Like the best sort of college professor, Bloom handily weaves into his argument instructive précis of the ideas of historical thinkers — Adam Smith, Thomas Jefferson, Thomas Hobbes, et al. — in addition to contemporary figures such as Peter Singer and even the comedian Louis C.K. Bloom has a talent for distilling scholarly work (his and others’) into accessible, appealing prose. Although he seems to be asking the reader to take some fairly big leaps — can an infant’s eye movements possibly mean that much? — he writes with both an authority and an openness that suggest he would enjoy a lively discussion with any skeptics.
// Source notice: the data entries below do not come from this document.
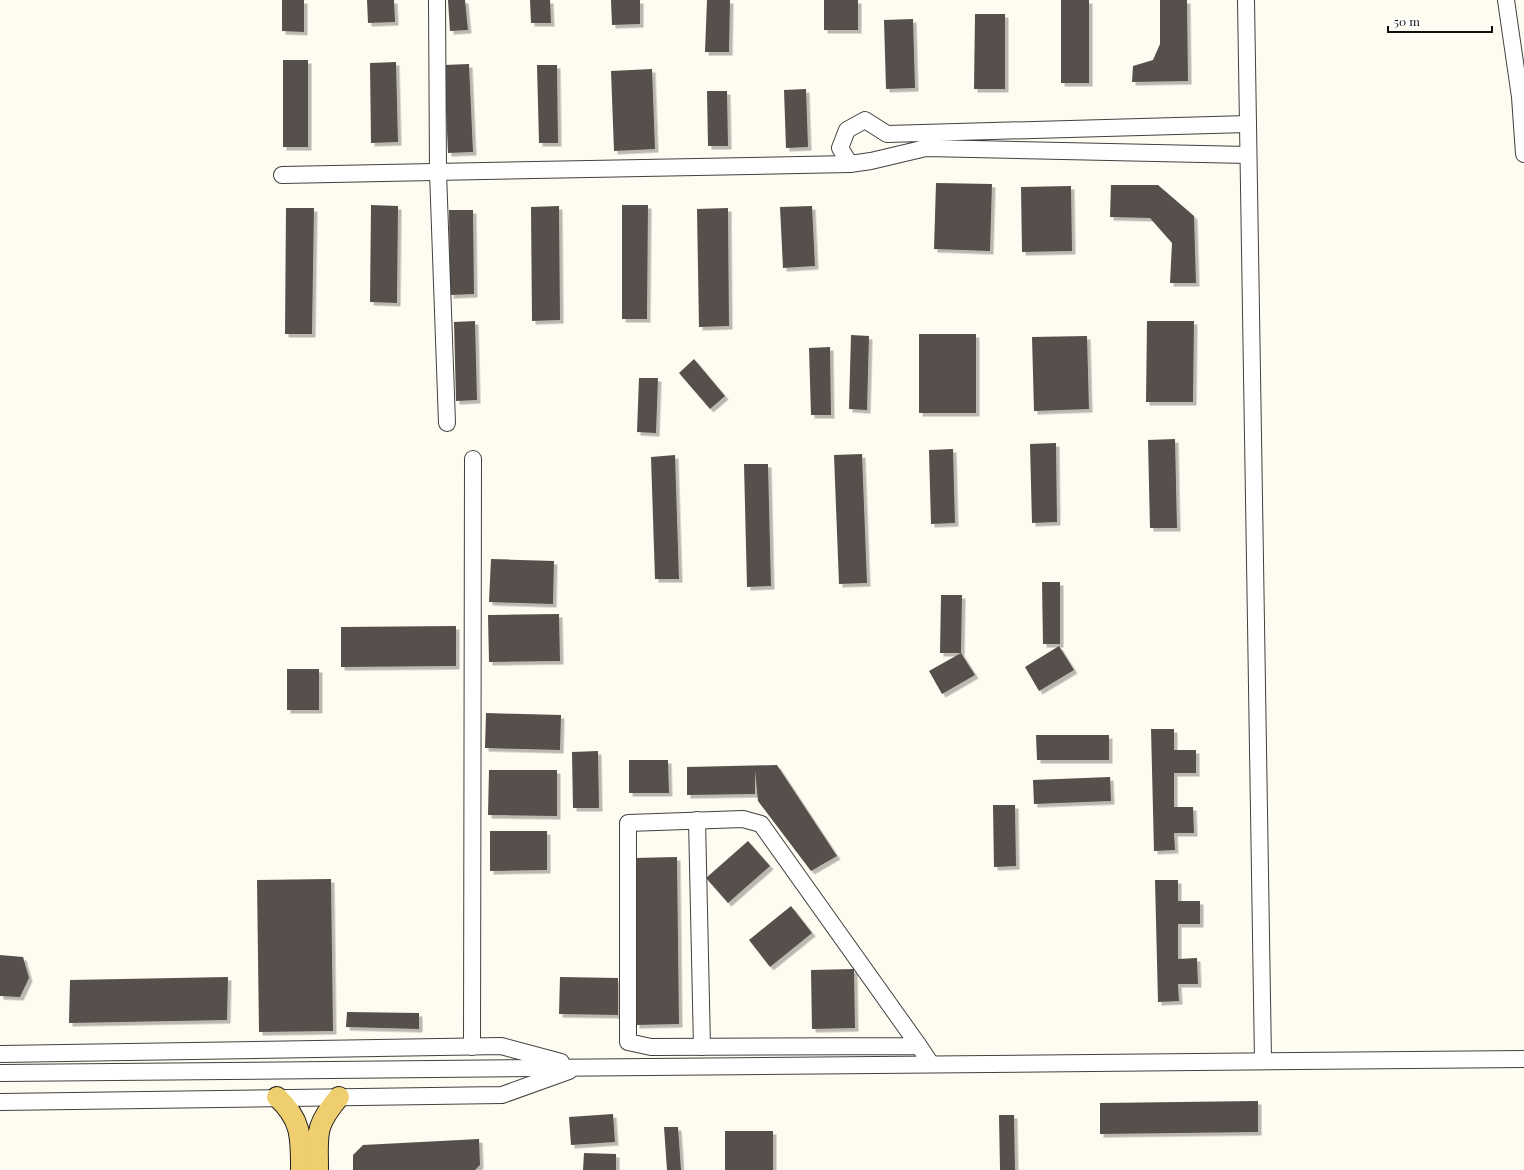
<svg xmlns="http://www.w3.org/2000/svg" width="1524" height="1170" font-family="'Playfair Display',serif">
	<defs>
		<filter id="shadow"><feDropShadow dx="3.5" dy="3.5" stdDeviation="0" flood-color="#0004"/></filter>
	</defs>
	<rect width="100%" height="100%" fill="#fefbf0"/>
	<!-- building -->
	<g fill="#564f4b" filter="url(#shadow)">
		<path d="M 282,0 L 304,0 L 304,32 L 282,31 Z"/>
		<path d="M 367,0 L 394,0 L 395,22 L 368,23 Z"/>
		<path d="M 448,0 L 465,0 L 468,30 L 450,31 Z"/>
		<path d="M 530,0 L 550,0 L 551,23 L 531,23 Z"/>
		<path d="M 611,0 L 640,0 L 640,24 L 612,25 Z"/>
		<path d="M 707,0 L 730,0 L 729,52 L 705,52 Z"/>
		<rect x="824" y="0" width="34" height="30"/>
		<rect x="1061" y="0" width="28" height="83"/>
		<path d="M 1160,0 L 1187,0 L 1188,81 L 1132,82 L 1133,66 L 1153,60 L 1160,44 Z"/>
		<path d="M 975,14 L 1005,14 L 1005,89 L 974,89 Z"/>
		<path d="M 913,19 L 915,88 L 886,89 L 884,20 Z"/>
		<rect x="283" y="60" width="25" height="87"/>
		<path d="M 396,62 L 398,142 L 371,143 L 370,63 Z"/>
		<path d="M 469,64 L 473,152 L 448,153 L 444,65 Z"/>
		<path d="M 537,65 L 557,65 L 558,143 L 539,143 Z"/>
		<path d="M 652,69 L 655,149 L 614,151 L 611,71 Z"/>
		<path d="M 806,89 L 808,147 L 786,148 L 784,90 Z"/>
		<path d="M 707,91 L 727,91 L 728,146 L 708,146 Z"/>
		<path d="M 936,183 L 992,184 L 990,251 L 934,249 Z"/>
		<path d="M 1111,185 L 1158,185 L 1194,216 L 1196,283 L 1170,283 L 1172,243 L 1150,218 L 1110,217 Z"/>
		<path d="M 1071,186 L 1072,251 L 1022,252 L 1021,187 Z"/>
		<path d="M 371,205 L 398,206 L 397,303 L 370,302 Z"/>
		<path d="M 622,205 L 648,205 L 647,319 L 622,319 Z"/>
		<path d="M 559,206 L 560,320 L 532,321 L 531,207 Z"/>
		<path d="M 812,206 L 815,266 L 783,268 L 780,207 Z"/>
		<path d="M 286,208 L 314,208 L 312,334 L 285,334 Z"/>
		<path d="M 728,208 L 729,326 L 699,327 L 697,209 Z"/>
		<path d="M 449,210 L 473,210 L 474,294 L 450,295 Z"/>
		<path d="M 475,321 L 477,400 L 456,401 L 454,322 Z"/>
		<path d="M 1147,321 L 1194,321 L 1193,402 L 1146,402 Z"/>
		<rect x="919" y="334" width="57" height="79"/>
		<path d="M 851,335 L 869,336 L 867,410 L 849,409 Z"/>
		<path d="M 1087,336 L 1089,409 L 1034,411 L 1032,337 Z"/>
		<path d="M 830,347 L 831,415 L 811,415 L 809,348 Z"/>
		<path d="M 694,359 L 725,396 L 710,409 L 679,373 Z"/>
		<path d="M 639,378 L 658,378 L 656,433 L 637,432 Z"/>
		<path d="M 1175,439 L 1177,528 L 1150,528 L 1148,440 Z"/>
		<path d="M 1056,443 L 1057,522 L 1032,523 L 1030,444 Z"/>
		<path d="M 953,449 L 955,523 L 931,524 L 929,450 Z"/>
		<path d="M 862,454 L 867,583 L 839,584 L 834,455 Z"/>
		<path d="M 675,455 L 679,579 L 655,579 L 651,457 Z"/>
		<path d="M 744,464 L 768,464 L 771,586 L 747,587 Z"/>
		<path d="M 491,559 L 554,561 L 553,604 L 489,602 Z"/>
		<path d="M 1042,582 L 1060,582 L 1060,644 L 1043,644 Z"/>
		<path d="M 941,595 L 962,595 L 961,653 L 975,675 L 942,694 L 929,671 L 961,653 L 940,653 Z"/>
		<path d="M 559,614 L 560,661 L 489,662 L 488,615 Z"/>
		<path d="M 456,626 L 456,666 L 341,667 L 341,627 Z"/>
		<path d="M 1059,646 L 1074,670 L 1039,691 L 1025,667 Z"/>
		<rect x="287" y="669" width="32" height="41"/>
		<path d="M 486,713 L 561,715 L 560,750 L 485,748 Z"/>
		<path d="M 1151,729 L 1174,729 L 1174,750 L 1196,750 L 1196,773 L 1174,773 L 1174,807 L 1193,807 L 1194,833 L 1174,833 L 1175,850 L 1154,851 Z"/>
		<path d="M 1036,735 L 1109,735 L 1109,760 L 1037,760 Z"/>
		<path d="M 598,751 L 599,808 L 573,808 L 572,752 Z"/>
		<path d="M 629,760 L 668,760 L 669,793 L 629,793 Z"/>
		<path d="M 777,765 L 837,856 L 811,871 L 758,801 L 755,771 L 755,794 L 687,795 L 687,767 Z"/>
		<path d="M 489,770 L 557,770 L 557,816 L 488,815 Z"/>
		<path d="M 1110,777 L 1111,801 L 1034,804 L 1033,780 Z"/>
		<path d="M 993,805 L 1015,805 L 1016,866 L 994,867 Z"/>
		<path d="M 490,831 L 547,831 L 547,870 L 490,871 Z"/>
		<path d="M 748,841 L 770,866 L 728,903 L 706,878 Z"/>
		<path d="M 677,857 L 679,1024 L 636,1025 L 634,858 Z"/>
		<path d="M 331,879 L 333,1031 L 259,1032 L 257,880 Z"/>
		<path d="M 1155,880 L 1178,880 L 1178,901 L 1200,901 L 1200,924 L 1178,924 L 1178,959 L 1197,958 L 1198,984 L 1178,984 L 1179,1001 L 1158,1002 Z"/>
		<path d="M 791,906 L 812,933 L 770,967 L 749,940 Z"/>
		<path d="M 0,955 L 23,957 L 29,978 L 20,997 L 0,996 Z"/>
		<path d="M 854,969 L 855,1028 L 812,1029 L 811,970 Z"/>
		<path d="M 228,977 L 227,1020 L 69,1023 L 70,980 Z"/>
		<path d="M 560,977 L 618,978 L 618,1015 L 559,1014 Z"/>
		<path d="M 347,1012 L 419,1013 L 419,1029 L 346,1027 Z"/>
		<path d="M 1258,1101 L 1258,1132 L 1100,1134 L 1100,1103 Z"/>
		<path d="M 613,1114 L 615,1142 L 571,1145 L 569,1117 Z"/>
		<path d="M 999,1115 L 1014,1115 L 1015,1170 L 1000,1170 Z"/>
		<path d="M 664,1127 L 678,1127 L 681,1170 L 667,1170 Z"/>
		<rect x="725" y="1131" width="48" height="39"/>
		<path d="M 479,1139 L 480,1165 L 475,1170 L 353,1170 L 353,1155 L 363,1145 Z"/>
		<path d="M 584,1153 L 616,1154 L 616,1170 L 583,1170 Z"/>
	</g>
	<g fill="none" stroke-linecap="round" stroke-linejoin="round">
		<!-- minor casing -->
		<g stroke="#414141" stroke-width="18">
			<g id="minor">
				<path d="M 437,0 L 438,172 L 447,423"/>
				<path d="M 1246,0 L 1263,1060"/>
				<path d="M 1506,0 L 1520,97 L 1524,154"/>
				<path d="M 1248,124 L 887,134 L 865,120 L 847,130 L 840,148 L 850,164 L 871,161 L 926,148 L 1248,155"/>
				<path d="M 282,175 L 850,164"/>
				<path d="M 697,820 L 702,1047"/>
				<path d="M 919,1046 L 651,1047 L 628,1042 L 628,823 L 743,819 L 761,824 L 919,1046 L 931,1064"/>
				<path d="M 472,1047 L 473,459"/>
				<path d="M 0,1054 L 501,1046 L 561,1062"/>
				<path d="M 0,1073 L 1524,1059"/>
				<path d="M 0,1102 L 502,1095 L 569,1071"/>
			</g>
		</g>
		<!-- major casing -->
		<g stroke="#1f1f1f" stroke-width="22">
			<g id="major">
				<path d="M 277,1097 C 302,1120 301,1138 301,1170"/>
				<path d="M 318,1170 C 318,1133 314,1127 339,1097"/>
			</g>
		</g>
		<!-- minor -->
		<use href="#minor" stroke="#fff" stroke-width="16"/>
		<!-- major -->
		<use href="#major" stroke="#efce6f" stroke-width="20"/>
	</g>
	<!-- scale -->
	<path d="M1388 26v6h104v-6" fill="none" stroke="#0e0e0e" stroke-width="2"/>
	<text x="1394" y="26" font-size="12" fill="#0e0e0e" stroke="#ffffff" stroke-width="3" paint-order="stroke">50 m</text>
</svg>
Which is not to say that Bloom is wavering in his convictions, especially when it comes to the secularity of innate morality. In arguing against a god factor, Bloom writes that “we create the environments that can transform an only partially moral baby into a very moral adult.” He’s speaking of humanity as a whole; we are becoming a kinder species, he maintains, not because a higher power rewrote our code at some point, but because reason and intellect drive us to be better: “Our enhanced morality is the product of human interaction and human ingenuity.”
But I think his point is salient for individual families, too. Our work as parents, beyond providing comfort, nourishment and safety, is to cultivate that kind and happy spirit our babies are born with. This jolly little infant who sits on my lap as I write, cooing and grunting and wiggling his newfound fingers, already has a sense of how to be good. He just needs a nudge in the right direction.